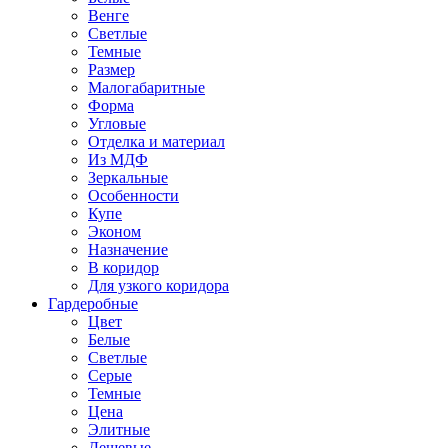
Венге
Светлые
Темные
Размер
Малогабаритные
Форма
Угловые
Отделка и материал
Из МДФ
Зеркальные
Особенности
Купе
Эконом
Назначение
В коридор
Для узкого коридора
Гардеробные
Цвет
Белые
Светлые
Серые
Темные
Цена
Элитные
Дешевые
|---|
**Description of the task**
Rewrite the text read from the rows above, replacing every "Светлые" with "Бежевые" and keeping everything else the same. Leave the pictures out.

**Output**
Венге
Бежевые
Темные
Размер
Малогабаритные
Форма
Угловые
Отделка и материал
Из МДФ
Зеркальные
Особенности
Купе
Эконом
Назначение
В коридор
Для узкого коридора
Гардеробные
Цвет
Белые
Бежевые
Серые
Темные
Цена
Элитные
Дешевые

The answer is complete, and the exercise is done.